US Data Does Not Support EUR/USD

EUR/USD extended its decline for the second day today as most of the US macroeconomic data was worse than expected. The exception was the existing homes sales, which were a bit higher than forecasts, and the leading index. Traders interpreted the words in yesterday’s FOMC minutes about varying pace of asset purchases as a sign that some policy makers want to reduce stimulus. Such view supported the dollar.
Initial jobless claims rose from 342k to 362k last week on a seasonally adjusted basis. The median analysts’ estimate was 352k. (Event A on the chart.)
CPI was unchanged in January on a seasonally adjusted basis after posting no change in December. Market participants have hoped for an increase by 0.1%. (Event A on the chart.)
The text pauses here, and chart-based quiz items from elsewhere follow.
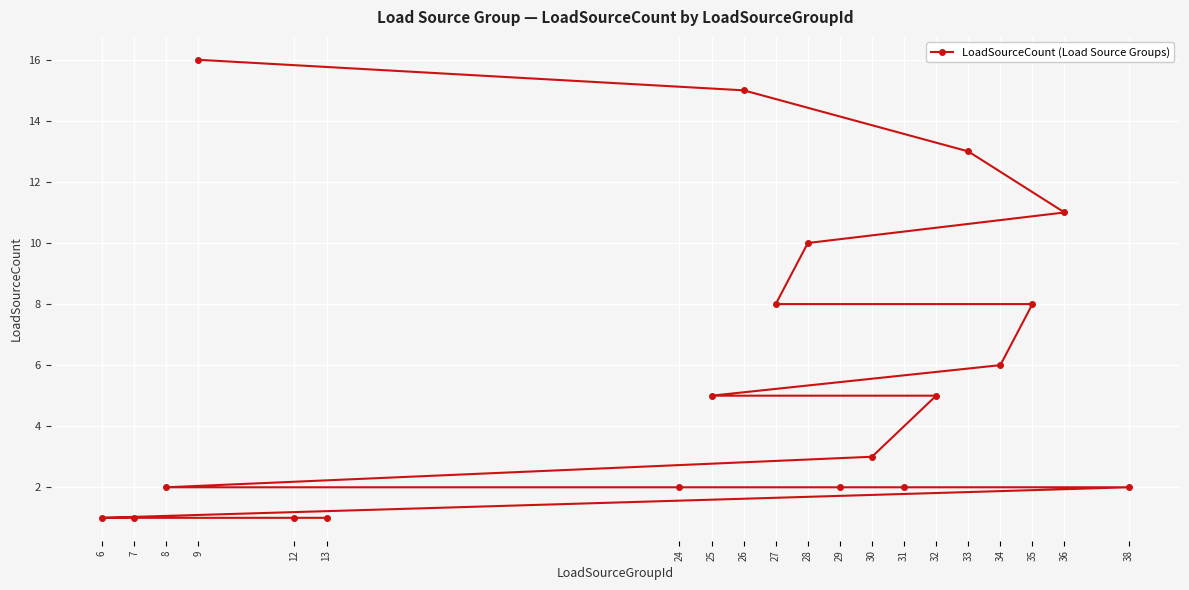

List the labels in order of value, largest first.

9, 26, 33, 36, 28, 27, 35, 34, 25, 32, 30, 8, 24, 29, 31, 38, 6, 7, 12, 13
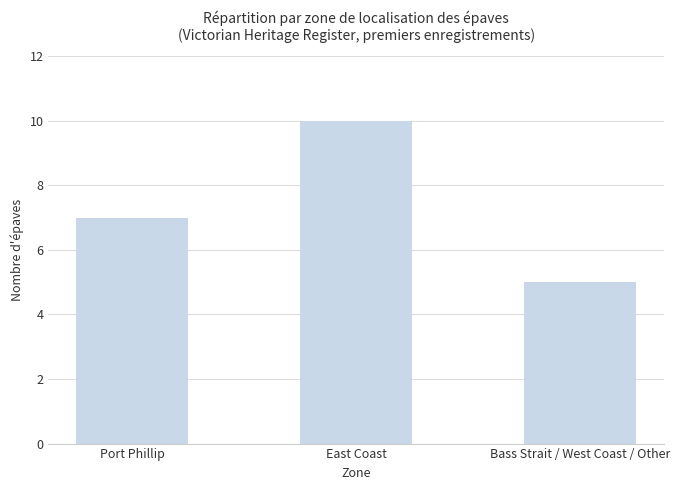

At which category does the chart reach its minimum across all series?

Bass Strait / West Coast / Other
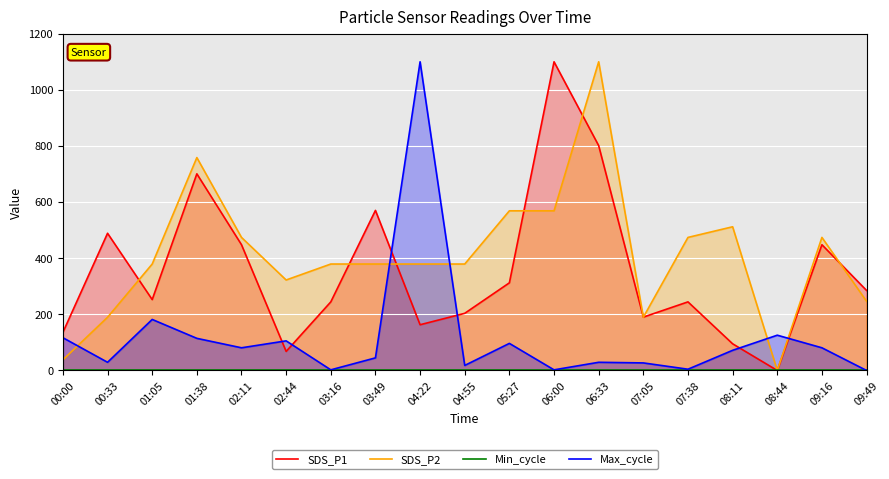

True or false: Max_cycle has more than 0 points higher than both neighbors.

True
Existing home sales rose a little to the seasonally adjusted 4.92 million in January from 4.92 million in December (revised from 394k), while experts have expected a small decrease to 4.89 million. The report noted that there were more buyers than sellers, creating a shortage of housing inventory. (Event B on the chart.)
Philadelphia Fed manufacturing index unexpectedly slumped from -5.8 in January to -12.5 in February. Traders have anticipated an increase to 1.1. (Event B on the chart.)
Leading indicators rose 0.2% in January, matching forecasts and “pointing to a slow but continued expansion in economic activity in the near term”. The December increase was 0.5%. (Event B on the chart.)
Crude oil inventories increased by 4.1 million barrels last week from the previous week, compared to the expected 1.9 million, and are well above the upper limit of the average range for this time of year. Total motor gasoline inventories decreased by 2.9 million barrels but remained in the middle of the average range. (Event C on the chart.)